Anonymous wrote:I spent 10 years as an Executive Assistant, and now in my 10th year as a finance professional, first in private and now federal. That's 20 years without a layoff and increasing pay and at one point decent bonuses.![]()
Anonymous wrote:Anonymous wrote:I'm in my early thirties in a dead end field and going back to school for nursing next year. Absolutely buzzy feeling to know my earning power will increase exponentially and predictably in this field, especially with additional education.
What the heck are you talking about?
Nursing is a fine career for many reasons but your salary will not exponentially increase with experience or even with more education. Many nurses take a pay cut if they go back to school for a master's degree.
You will start around $50K in the DC area and in 3 years you may make $75K. In 10-20 years you may make $90K. If you become a nurse practitioner you may make $80-120K.
That's it.
Nursing is awesome and flexible and has a lot going for it. But exponential income increases? NO.
I find that people on this board ALWAYS over estimate what nurses earn.
signed,
RN with 18 years experience in a ton of different fields including as an NP, a nurse recruiter, etc.
Anonymous wrote:Anonymous wrote:Anonymous wrote:Anonymous wrote:Anonymous wrote:I'm in my early thirties in a dead end field and going back to school for nursing next year.

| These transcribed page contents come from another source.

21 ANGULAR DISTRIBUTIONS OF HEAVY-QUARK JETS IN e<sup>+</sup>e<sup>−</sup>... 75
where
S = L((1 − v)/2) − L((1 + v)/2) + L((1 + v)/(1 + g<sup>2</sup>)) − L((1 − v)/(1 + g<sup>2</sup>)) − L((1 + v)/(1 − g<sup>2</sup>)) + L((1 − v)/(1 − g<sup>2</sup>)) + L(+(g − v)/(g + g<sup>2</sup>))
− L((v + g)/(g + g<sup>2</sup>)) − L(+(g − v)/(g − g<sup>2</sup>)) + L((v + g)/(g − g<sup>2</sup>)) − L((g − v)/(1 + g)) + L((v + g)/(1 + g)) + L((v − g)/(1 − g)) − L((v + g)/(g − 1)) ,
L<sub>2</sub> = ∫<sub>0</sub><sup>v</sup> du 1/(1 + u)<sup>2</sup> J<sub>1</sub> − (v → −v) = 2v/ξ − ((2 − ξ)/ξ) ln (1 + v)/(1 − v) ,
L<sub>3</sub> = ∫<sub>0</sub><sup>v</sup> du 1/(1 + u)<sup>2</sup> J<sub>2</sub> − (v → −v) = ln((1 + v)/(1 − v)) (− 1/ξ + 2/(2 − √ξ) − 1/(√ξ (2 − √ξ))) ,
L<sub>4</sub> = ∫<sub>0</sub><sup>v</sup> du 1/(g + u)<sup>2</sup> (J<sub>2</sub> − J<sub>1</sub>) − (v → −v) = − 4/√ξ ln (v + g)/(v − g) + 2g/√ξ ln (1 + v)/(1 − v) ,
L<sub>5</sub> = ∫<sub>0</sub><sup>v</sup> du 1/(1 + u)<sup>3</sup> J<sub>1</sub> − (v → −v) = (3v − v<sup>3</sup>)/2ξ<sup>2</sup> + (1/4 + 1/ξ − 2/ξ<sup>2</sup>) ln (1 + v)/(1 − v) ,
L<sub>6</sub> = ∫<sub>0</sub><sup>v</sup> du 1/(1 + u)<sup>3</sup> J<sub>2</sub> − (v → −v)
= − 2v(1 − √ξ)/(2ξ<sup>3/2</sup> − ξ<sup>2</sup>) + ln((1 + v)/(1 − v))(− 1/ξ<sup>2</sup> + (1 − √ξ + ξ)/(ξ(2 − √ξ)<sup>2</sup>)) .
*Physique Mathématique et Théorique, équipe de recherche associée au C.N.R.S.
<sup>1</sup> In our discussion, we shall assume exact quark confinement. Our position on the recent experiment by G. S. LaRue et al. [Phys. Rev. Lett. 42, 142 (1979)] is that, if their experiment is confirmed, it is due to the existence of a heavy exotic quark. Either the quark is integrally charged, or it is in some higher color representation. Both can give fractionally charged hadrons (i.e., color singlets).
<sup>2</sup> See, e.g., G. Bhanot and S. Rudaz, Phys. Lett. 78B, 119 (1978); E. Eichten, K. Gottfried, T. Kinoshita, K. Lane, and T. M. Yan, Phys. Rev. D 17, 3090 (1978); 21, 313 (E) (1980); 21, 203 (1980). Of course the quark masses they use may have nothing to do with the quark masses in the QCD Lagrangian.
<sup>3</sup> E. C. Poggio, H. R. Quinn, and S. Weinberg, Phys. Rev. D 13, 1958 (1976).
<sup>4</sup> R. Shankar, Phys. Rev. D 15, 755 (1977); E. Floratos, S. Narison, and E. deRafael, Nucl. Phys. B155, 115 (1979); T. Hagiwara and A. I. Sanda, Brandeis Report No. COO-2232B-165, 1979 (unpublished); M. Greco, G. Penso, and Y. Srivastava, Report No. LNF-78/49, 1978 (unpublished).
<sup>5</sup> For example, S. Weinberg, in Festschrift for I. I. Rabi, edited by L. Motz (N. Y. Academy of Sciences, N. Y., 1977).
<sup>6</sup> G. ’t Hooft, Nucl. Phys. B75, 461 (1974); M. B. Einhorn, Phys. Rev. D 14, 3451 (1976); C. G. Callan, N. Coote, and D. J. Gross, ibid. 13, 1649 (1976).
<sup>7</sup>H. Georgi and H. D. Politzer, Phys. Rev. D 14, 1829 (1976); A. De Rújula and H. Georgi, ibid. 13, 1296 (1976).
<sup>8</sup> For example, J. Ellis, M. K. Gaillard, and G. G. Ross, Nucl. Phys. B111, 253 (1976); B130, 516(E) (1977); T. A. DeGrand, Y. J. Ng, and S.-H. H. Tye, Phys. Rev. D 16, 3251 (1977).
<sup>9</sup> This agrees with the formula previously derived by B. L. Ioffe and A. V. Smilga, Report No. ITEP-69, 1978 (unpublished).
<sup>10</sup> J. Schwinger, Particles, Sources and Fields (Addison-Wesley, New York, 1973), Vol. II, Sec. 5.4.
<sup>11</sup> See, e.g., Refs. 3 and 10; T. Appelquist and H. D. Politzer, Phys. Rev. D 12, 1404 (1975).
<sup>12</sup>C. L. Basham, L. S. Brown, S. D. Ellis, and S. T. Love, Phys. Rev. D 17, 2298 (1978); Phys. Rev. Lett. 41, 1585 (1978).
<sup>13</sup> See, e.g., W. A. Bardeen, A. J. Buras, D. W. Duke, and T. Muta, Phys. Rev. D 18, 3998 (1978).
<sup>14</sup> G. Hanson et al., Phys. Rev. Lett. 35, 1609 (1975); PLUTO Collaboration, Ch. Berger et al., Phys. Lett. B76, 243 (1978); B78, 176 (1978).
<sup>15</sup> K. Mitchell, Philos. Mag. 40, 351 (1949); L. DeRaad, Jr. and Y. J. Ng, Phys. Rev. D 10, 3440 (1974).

Absolutely buzzy feeling to know my earning power will increase exponentially and predictably in this field, especially with additional education.
Yeah, but you have to be a nurse. I love the idea of this, except the touching gross people part.
I would be a nurse in the nursery or NICU, but no adults, please.
OT, but there was a poster in a thread on "Expectant Moms" talking about how the changes in staffing and move to baby-friendly hospitals meant that nursing staff got consolidated such that post-partum nurses were also caring for healthy newborns and vice-versa. The newborn nurses mostly left the field, or remain and provide bad care to new moms.
This is true. Many acute care hospitals are moving toward the "a nurse is a nurse" mindset and have no qualms about reassigning nurses trained in one specialty to a unit with a similar, but different speciality as a cost-saving measure (think L&D or well-baby nurses to a postpartum floor, ICU nurses to a stepdown floor). It's called floating, it sucks, and it's a reason nurses leave.
Anonymous wrote:Anonymous wrote:Anonymous wrote:Anonymous wrote:I'm in my early thirties in a dead end field and going back to school for nursing next year. Absolutely buzzy feeling to know my earning power will increase exponentially and predictably in this field, especially with additional education.
What the heck are you talking about?
Nursing is a fine career for many reasons but your salary will not exponentially increase with experience or even with more education. Many nurses take a pay cut if they go back to school for a master's degree.
You will start around $50K in the DC area and in 3 years you may make $75K. In 10-20 years you may make $90K. If you become a nurse practitioner you may make $80-120K.
That's it.
Nursing is awesome and flexible and has a lot going for it. But exponential income increases? NO.
I find that people on this board ALWAYS over estimate what nurses earn.
signed,
RN with 18 years experience in a ton of different fields including as an NP, a nurse recruiter, etc.
+1
- RN with 10 years experience and a MSN who works at the bedside because it's better for finances and work/life balance
I know NPs in the DC area making 120 k with less than 10 years experience. No you aren't going to make 300k, but acting like 120 is unheard of isn't true. Perhaps the wo of you built your careers wrong.
Anonymous wrote:Anonymous wrote:There are no safe jobs anymore in the age of artificial intelligence.
Are robots going to be giving speech therapy? Are robots going to be cutting our hair? I don't think so.